Austroasiatic language spoken in Laos and Vietnam

Ksingmul (Ksing Mul, Puoc, Xinh Mun, ) is a Mon–Khmer language spoken by the Ksingmul people of Vietnam and Laos.

==Varieties==
Jerold Edmondson (2010: 144), citing Đặng Nghiêm Vạn, et al. (1972: 254 ff.), lists 3 major varieties of Ksingmul.

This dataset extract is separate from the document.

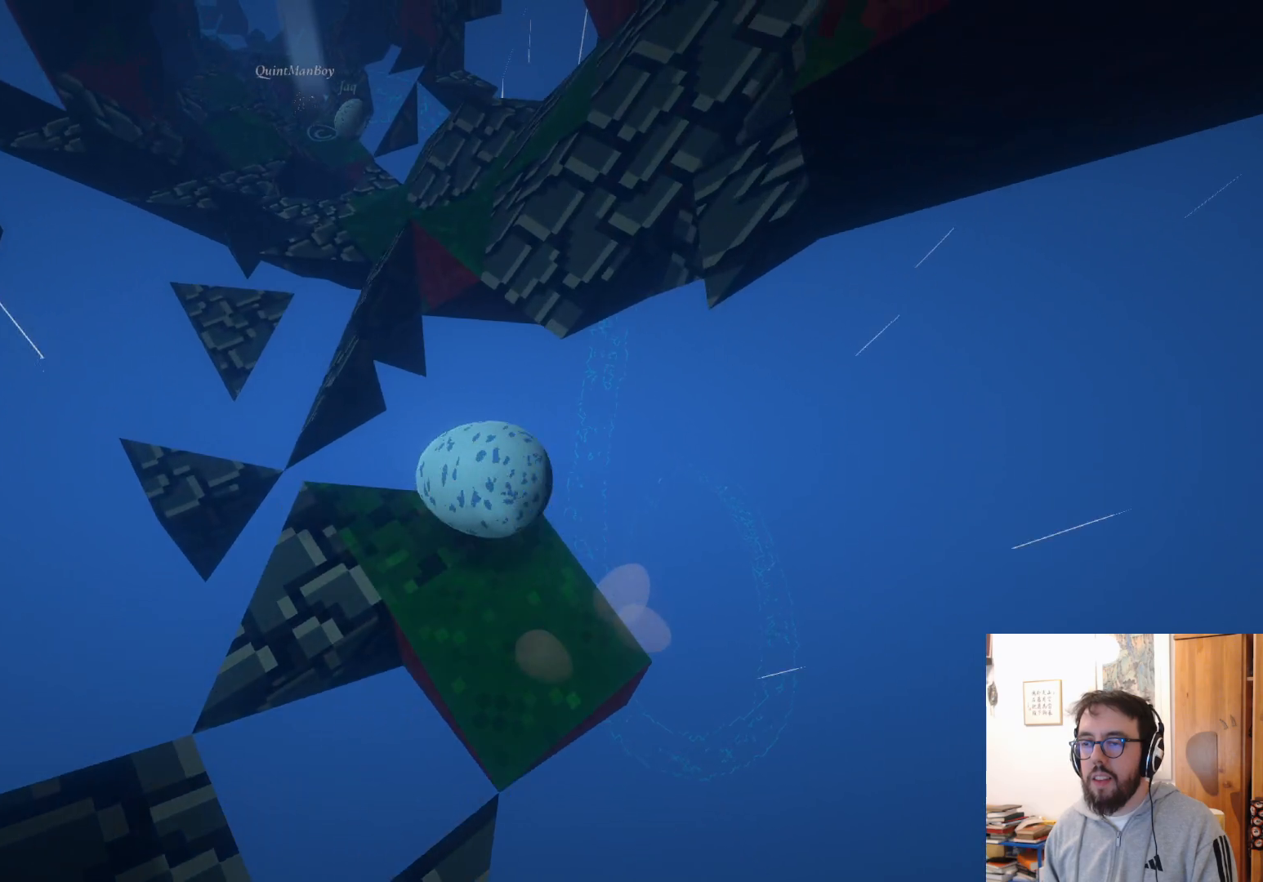
{"buttons": ["A"], "left_stick": "up", "right_stick": "center", "events": [[83, "A", "down"]]}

Ksingmul Nghệt is the most conservative variety.
- Ksingmul Nghệt: Nà Nghệt Village, Xiêng Khọ District, Sầm Nưa Province (Houaphan Province), Laos
- Ksingmul Dạ: Chiềng On Village, Yên Châu District, Sơn La Province, Vietnam
- Ksingmul Đồng

== Phonology ==
Source:

Ksingmul Consonants
|  |  | Labial | Alveolar | Palatal | Velar | Glottal |
| Nasal |  | m | n | ɲ | ŋ |  |
| Stop | plain | p | t | c | k | ʔ |
| aspirated | pʰ | tʰ |  | kʰ |  |
| voiced | b | d |  | g |  |
| Fricative | plain |  | s |  |  | h |
| voiced |  | zʲ |  |  |  |
| Approximant |  | w | l |  |  |  |

Ksingmul Vowels
|  | Front | Central | Back |
|---|---|---|---|
| Close | i | ɨ | u |
| Diphthong | iə | ɨə | uə |
| Mid |  | ə | o |
| Open-mid | ɛ |  | ɔː |
| Open |  | ä |  |

All monophthongs can be long or short, apart from /ɔː/ which can only be long.